Challenges? First, the manufacturers would have to have a true motivation to cooperate in such an effort. There are no signs that this would happen easily. The only time in recorded history that principals from all the significant solid surface manufacturers gathered around a table was February 1999, at an ISSFA meeting at The Riviera hotel, a meeting at which I was in attendance; and trust me, the issues discussed were not earthshaking. Egos and proprietary thinking are heavy baggage to overcome, and the only antidote would be leadership and vision. Second, there would have to be a mechanism in place to get such a dialogue off the ground, and it would have to be one in which the manufacturers themselves were the principal stakeholders.

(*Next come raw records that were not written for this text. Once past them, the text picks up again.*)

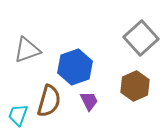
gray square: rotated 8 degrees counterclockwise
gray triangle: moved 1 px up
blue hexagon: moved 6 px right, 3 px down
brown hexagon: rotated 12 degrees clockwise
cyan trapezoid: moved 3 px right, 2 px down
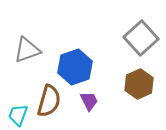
brown hexagon: moved 4 px right, 2 px up
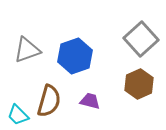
gray square: moved 1 px down
blue hexagon: moved 11 px up
purple trapezoid: moved 1 px right; rotated 50 degrees counterclockwise
cyan trapezoid: rotated 65 degrees counterclockwise
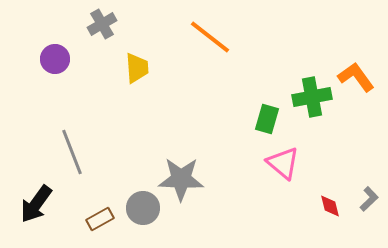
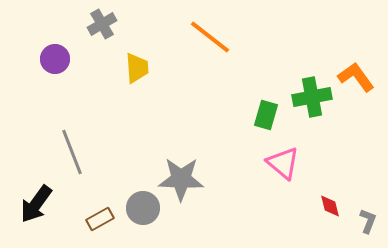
green rectangle: moved 1 px left, 4 px up
gray L-shape: moved 1 px left, 22 px down; rotated 25 degrees counterclockwise
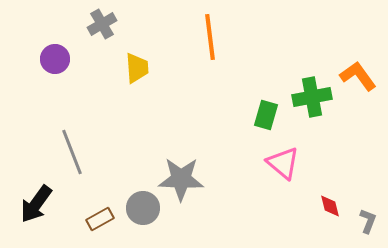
orange line: rotated 45 degrees clockwise
orange L-shape: moved 2 px right, 1 px up
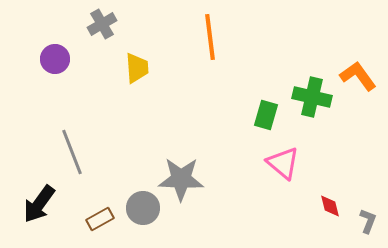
green cross: rotated 24 degrees clockwise
black arrow: moved 3 px right
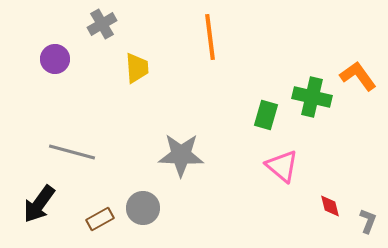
gray line: rotated 54 degrees counterclockwise
pink triangle: moved 1 px left, 3 px down
gray star: moved 24 px up
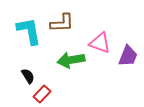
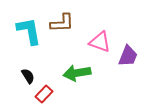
pink triangle: moved 1 px up
green arrow: moved 6 px right, 13 px down
red rectangle: moved 2 px right
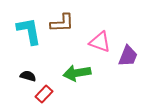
black semicircle: rotated 42 degrees counterclockwise
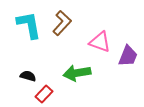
brown L-shape: rotated 45 degrees counterclockwise
cyan L-shape: moved 6 px up
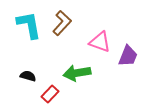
red rectangle: moved 6 px right
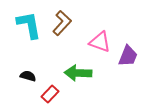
green arrow: moved 1 px right; rotated 12 degrees clockwise
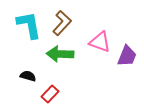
purple trapezoid: moved 1 px left
green arrow: moved 18 px left, 19 px up
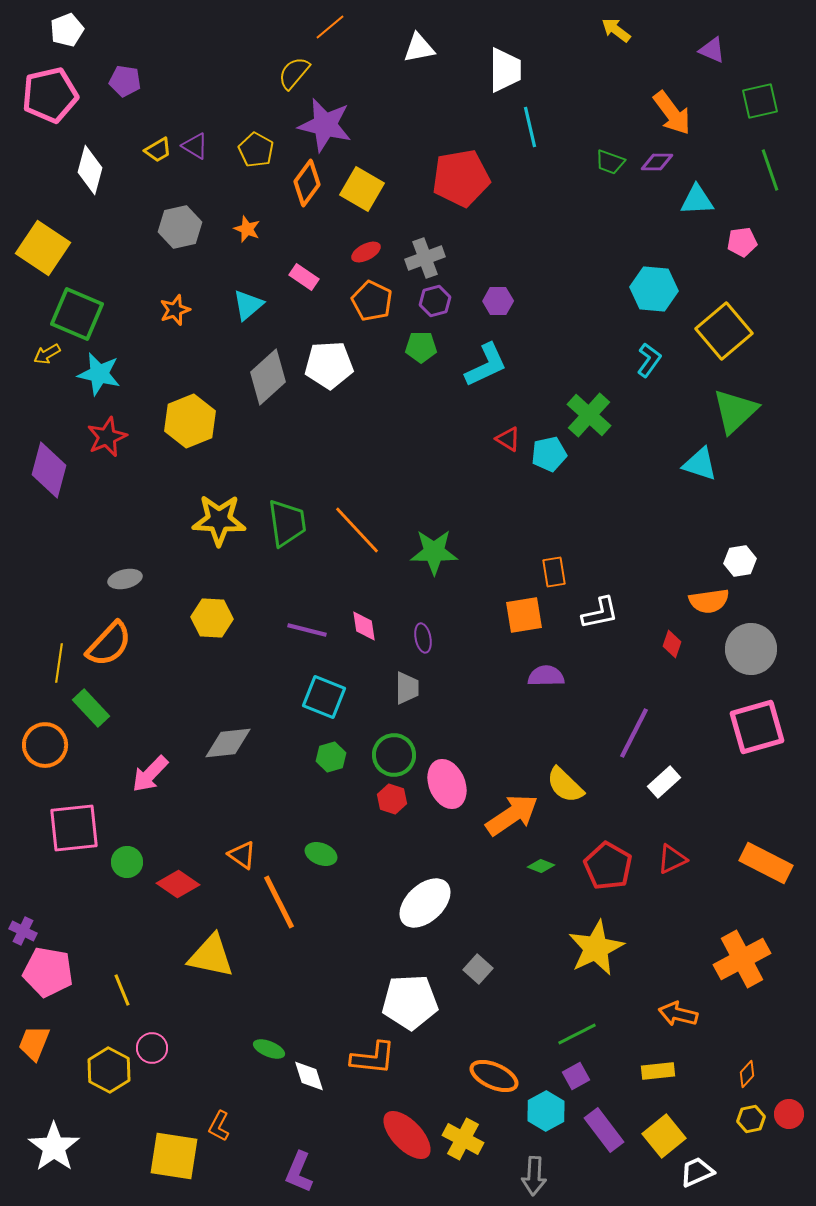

The one overpowering positive is something entrepreneurs, even large corporations, are very familiar with: risk/reward. The risk would be a substantial advertising investment. Spread among 60 or so companies, I wonder if this would be all that significant. On the reward side, such a campaign would have the advantage of seeming to come from a neutral source (a not-for-profit trade association) that would have only the consumers' best interests at heart: to trumpet an all-new surfacing option. Even an incremental increase in sales would be significant. A sheet of solid surface costs a lot more than a gallon of milk.